● Stated problem:
List every distinct reference number that appears in square brackets in the passage on locally-enhanced self-attention, in the order each first appears.

● Selected extract:

LMSA. Inspired by [7], we find it beneficial to model locally-enhanced relations between adjacent signals within image patches when given the query, key, and value tensors. Since in the traditional MSA, each feature patch is equally accessible to any other ones and feature patches not in the neighborhood may also attend to each other with relatively large scores, as Fan et al. [7] proves mathematically, which potentially introduces noises to semantic modeling and overlooks the link among the surrounding signals. Therefore, a PAAS [20] technique is introduced to remove noise and study the relationships between adjacent feature patches within an image patch. Specifically, the MSA [11] produces the attention maps by formula \(qk^T/\sqrt{r}+B\), and each value of attention maps denotes the correlation for any two feature patches in a square patch. We introduce a learnable position importance matrix \(W_p\in \mathbb {R}^{w^2\times w^2}\) to act as a soft attention mask. That is to say, we assign a learnable weight for each element of attention maps to learn the correlations between feature patches, adaptively, thereby eliminating the noises, which is defined as Eq. 1. A locally-enhanced self-attention (LSA), i.e., a feature map with locally-enhanced information, is calculated by Eq. 1. Formally, the LMSA is computed as follows:

$$\begin{aligned} \text {LSA}&= \text {softmax}((\frac{qk^T}{\sqrt{r}}+B)\odot W_p)v,\end{aligned}$$
(1)

● Dataset excerpt:
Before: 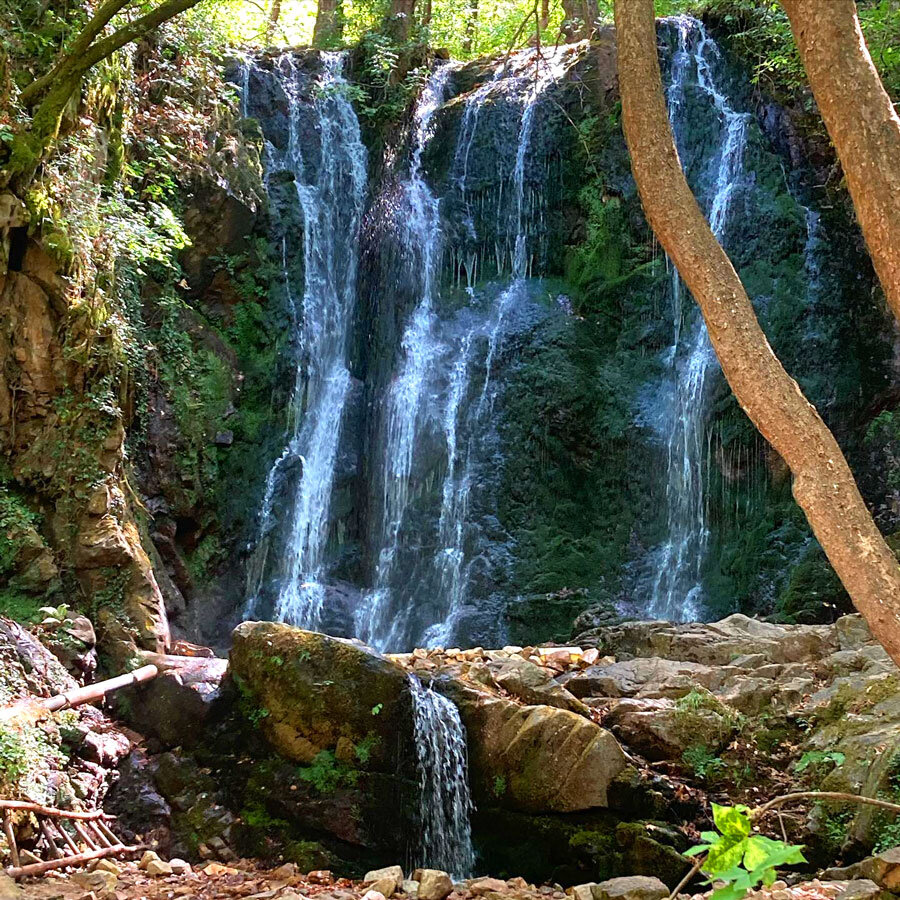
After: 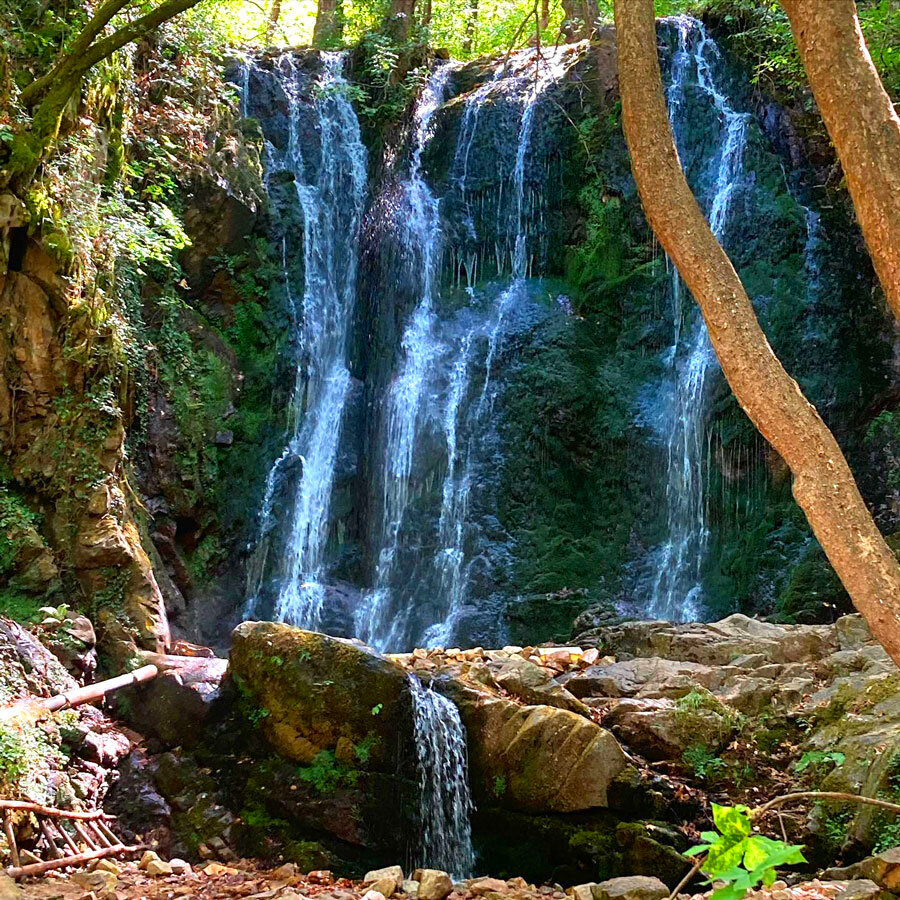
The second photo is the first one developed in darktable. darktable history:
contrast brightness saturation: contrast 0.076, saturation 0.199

● Problem solution:
[7], [20], [11]